Федор Матвеевич задумчиво полистал бумаги. Что-то прикинул в ум. Решил – взялся за карандаш.
– В принципе не возражаю. Отдельную квартиру дадим. Но только в порядке очереди. Пускай напишет заявление – поставим на очередь…
«На очередь»… И жди-дожидайся, пока подойдет твоя очередь. Покуда наступит черед рвать тебе зуб. А зуб этот коренной и сердечный. «Кто последний, граждане? Я за вами…»
Да разве такие дела решаются в порядке живой очереди? Там, в зубной поликлинике, и то есть неписаный закон: если тебе зуб рвать, если тебе невмоготу – валяй безо всякой очереди…
– Как его фамилия? – спросил Каюров…
А как его фамилия? Николай с унынием обнаружил, что фамилии не знает. Он не догадался спросить у шофера фамилию. Впрочем, не в фамилии дело. Не из-за этой фамилии он почувствовал вдруг тягостное уныние.
– Не знаю… Николаем его зовут.
Каюров кинул карандаш обратно в стаканчик. Выразительно кашлянул.
– Видите ли, Николай Николаевич, – сказал он потом, – я еще в начале нашей беседы хотел вам заметить, что, судя по всему, человек, о котором вы хлопочете, не является вашим избирателем. Он живет в черте города, а ваш – тридцать четвертый округ – самый дальний в районе… Пользуюсь случаем напомнить вам как молодому депутату, что ваш долг – ходатайствовать за избирателей своего округа.
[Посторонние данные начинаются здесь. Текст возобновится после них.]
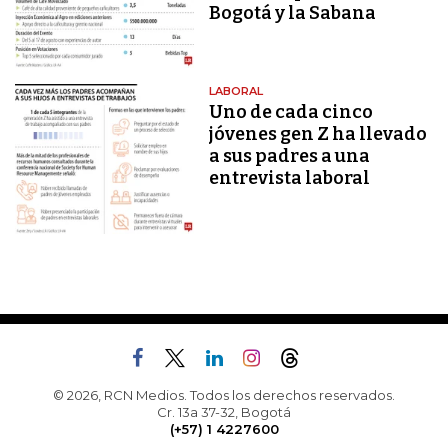
Bogotá y la Sabana
LABORAL
Uno de cada cinco
jóvenes gen Z ha llevado
a sus padres a una
entrevista laboral
© 2026, RCN Medios. Todos los derechos reservados.
Cr. 13a 37-32, Bogotá
(+57) 1 4227600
А не за встречных-поперечных и случайных знакомых, которых вы даже по фамилии не знаете…
Николай смолчал. Ему было нечем крыть. То есть крыть ему было чем, но он от этой дурной привычки давно отрекся.
– Вот так, Николай Николаевич, – с отеческой улыбкой сказал Каюров, пожимая ему на прощанье руку. – Не забудьте, в понедельник сессия.
Выходя, Коля Бабушкин столкнулся в тамбуре с Ириной Ильиной. У нее из-под мышки, как пушечное жерло, торчал рулон ватмана. Николай прижался к стене, пропуская Ирину.
Но едва Ирина появилась в кабинете и едва Каюров увидел направленное на него бумажное жерло, он замахал обеими руками и взмолился:
– Нет-нет, Ирина Петровна, только не сегодня… Это вы мост принесли?
– Мост.
– Сегодня никак не могу. Готовим сессию.
– Федор Матвеевич, вы подписали письмо относительно денег на строительство нового моста?
– Даже не читал, Ирина Петровна… Есть неотложные дела – план по жилью трещит. А мост пока держится.
«Нет более долговечных сооружений, чем временные», – говорят архитекторы. Они знают, что говорят.